"An unjust law is no law at all." -Saint Augustine
Our government enforces a myriad of important laws and regulations. It also enforces at least one pointless law- Jaywalking. The following six reasons are why I'm an ardent believer in jaywalking.
1. It's Efficient
Maybe the store I want to go to is in the middle of the block. It shouldn't be illegal to NOT backtrack. Guess why I wanna go to that store? So I can buy stuff and subsequently pay taxes on it. And where do my tax dollars go? To building signs about crossing only at intersections and plastering streets with useless crosswalk white blocks. To recap: I jaywalk to line the pockets of my sorry-ass goverment so they can crank out signs to tell me walking efficiently is a crime. Why not just save us the hassle and print signs that say, "We're Meddlesome Idiots"?
2. It Really Isn't Very Hazardous
Look right. Look left. If no cars are coming you cross. Since an Orangutan could be trained to do this I think it's safe to allow me to do it. That begs the question, how unintelligent was the man who felt this worrisome task was too damn complex to let people do it on their own? Maybe HE was a little slow and took his insecurity out on the rest of us and our overly taxed wallets. I'd like to shake his hand. And kick him in the nuts while shaking his hand, preventing him from covering his nuts with that hand, ensuring a direct hit.
3. It's my Fault if I get hit
I'm a grown man. If I don't see and hear a 2,000 lb. machine with headlights and a horn coming at me I'll admit I'm a moron and not sue. Just let me cross the street when I want.

> **Extracted information**:
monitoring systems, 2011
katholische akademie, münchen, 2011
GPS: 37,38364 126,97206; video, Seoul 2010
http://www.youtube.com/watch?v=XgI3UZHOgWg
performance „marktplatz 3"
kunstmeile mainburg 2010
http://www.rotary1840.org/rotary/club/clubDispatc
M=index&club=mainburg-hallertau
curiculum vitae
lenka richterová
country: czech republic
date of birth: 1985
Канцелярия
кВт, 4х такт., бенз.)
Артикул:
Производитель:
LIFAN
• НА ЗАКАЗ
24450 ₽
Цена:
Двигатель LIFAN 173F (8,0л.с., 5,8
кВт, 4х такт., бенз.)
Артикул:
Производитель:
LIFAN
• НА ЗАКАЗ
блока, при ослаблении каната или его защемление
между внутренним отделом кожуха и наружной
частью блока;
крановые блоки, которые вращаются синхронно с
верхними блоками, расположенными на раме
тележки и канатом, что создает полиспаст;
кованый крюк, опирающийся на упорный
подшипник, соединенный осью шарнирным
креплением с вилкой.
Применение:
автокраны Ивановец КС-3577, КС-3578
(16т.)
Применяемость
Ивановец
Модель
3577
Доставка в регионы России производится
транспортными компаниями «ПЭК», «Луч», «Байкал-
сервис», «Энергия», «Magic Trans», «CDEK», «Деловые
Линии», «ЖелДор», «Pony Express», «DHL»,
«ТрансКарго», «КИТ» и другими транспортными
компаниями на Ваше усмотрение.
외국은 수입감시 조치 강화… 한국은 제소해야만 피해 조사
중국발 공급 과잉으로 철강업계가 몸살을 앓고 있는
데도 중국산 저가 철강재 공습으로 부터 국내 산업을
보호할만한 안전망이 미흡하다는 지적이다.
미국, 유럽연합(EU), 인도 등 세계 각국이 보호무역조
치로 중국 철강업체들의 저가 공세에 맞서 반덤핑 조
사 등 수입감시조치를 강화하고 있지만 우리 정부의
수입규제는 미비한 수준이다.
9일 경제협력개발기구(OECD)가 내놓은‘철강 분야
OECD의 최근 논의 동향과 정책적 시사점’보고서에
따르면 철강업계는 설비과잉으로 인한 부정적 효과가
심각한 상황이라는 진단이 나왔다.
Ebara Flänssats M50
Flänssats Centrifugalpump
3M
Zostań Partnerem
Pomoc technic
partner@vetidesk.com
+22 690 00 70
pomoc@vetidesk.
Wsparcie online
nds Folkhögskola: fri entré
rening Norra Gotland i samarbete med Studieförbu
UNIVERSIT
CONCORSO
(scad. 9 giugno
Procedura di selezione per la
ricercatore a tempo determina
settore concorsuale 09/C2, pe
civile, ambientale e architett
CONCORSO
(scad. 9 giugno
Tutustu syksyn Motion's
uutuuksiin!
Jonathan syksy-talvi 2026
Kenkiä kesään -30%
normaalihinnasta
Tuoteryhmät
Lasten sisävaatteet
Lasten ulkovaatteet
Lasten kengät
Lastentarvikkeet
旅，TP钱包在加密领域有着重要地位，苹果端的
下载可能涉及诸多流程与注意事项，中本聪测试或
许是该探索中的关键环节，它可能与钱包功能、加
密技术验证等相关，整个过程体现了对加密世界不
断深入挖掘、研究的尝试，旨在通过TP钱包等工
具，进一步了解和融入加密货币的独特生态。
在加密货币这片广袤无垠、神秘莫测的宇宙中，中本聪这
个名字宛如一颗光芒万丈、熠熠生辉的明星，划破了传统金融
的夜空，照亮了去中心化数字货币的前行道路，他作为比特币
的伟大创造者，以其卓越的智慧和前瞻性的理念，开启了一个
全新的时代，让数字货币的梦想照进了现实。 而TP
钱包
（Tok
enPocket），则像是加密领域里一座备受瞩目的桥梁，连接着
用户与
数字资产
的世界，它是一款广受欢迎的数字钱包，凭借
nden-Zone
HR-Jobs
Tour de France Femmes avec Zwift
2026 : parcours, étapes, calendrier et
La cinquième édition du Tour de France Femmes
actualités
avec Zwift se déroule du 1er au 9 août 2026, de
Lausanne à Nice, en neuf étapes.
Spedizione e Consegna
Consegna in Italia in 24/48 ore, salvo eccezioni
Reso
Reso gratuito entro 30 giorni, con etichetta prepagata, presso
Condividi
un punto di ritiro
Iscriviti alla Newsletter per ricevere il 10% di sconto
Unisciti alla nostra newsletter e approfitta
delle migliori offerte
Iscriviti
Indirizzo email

> **Brief 1**:
In the piece defending jaywalking, why does the writer say jaywalking isn't very hazardous? Explain in one to three sentences.
> **Brief 2**:
Carry the piece defending jaywalking forward from its last sentence, continuing with the remaining reasons it promises.

> **Task response 1**:
The writer says crossing takes only looking right, looking left, and going if no cars are coming. An orangutan could be trained to do this, so the writer thinks it is safe to allow people to do it too.

> **Task response 2**:
4. Most Pedestrian Accidents Occur on Crosswalks When The Pedestrian has/had the Right of way. Same for Accidents with Bicyclists
That fact was uncovered in this Chicago Tribune article. What I took away from it is, "Drivers are stupider than pedestrians yet pedestrians are still treated as having the intellectual prowess of herd animals.".
5. We can Spend our tax Dollars More Intelligently
Our state is broke. We don't need to spend precious tax dollars on signs to herd us like cattle while our city is so broke we lay off public school teachers. The tax dollars we spend on having 19 city workers take 9 hours to spray paint 12 white rectangles comprising a crosswalk should be spent on NOT laying off teachers. To recap: Your tax dollars pay to herd you like cattle while making our kids stupider, so they grow up to be stupider, so we can have fewer tax dollars in our social security.
6. It's Insulting
I am an adult. I can vote, serve in the military, obtain a pilot's license, drink alcohol and practice law or medicine. I think it's time you trust me to cross the street on my own. I think the rule in my house as kid was, "once you're old enough to wipe your own ass, you can cross the street on your own.", but our government doesn't even trust astrophysisists, brain surgeons, poet laureates, or even themselves to cross the street on their own. In a related story, China owns us because we are too stupid to own ourselves.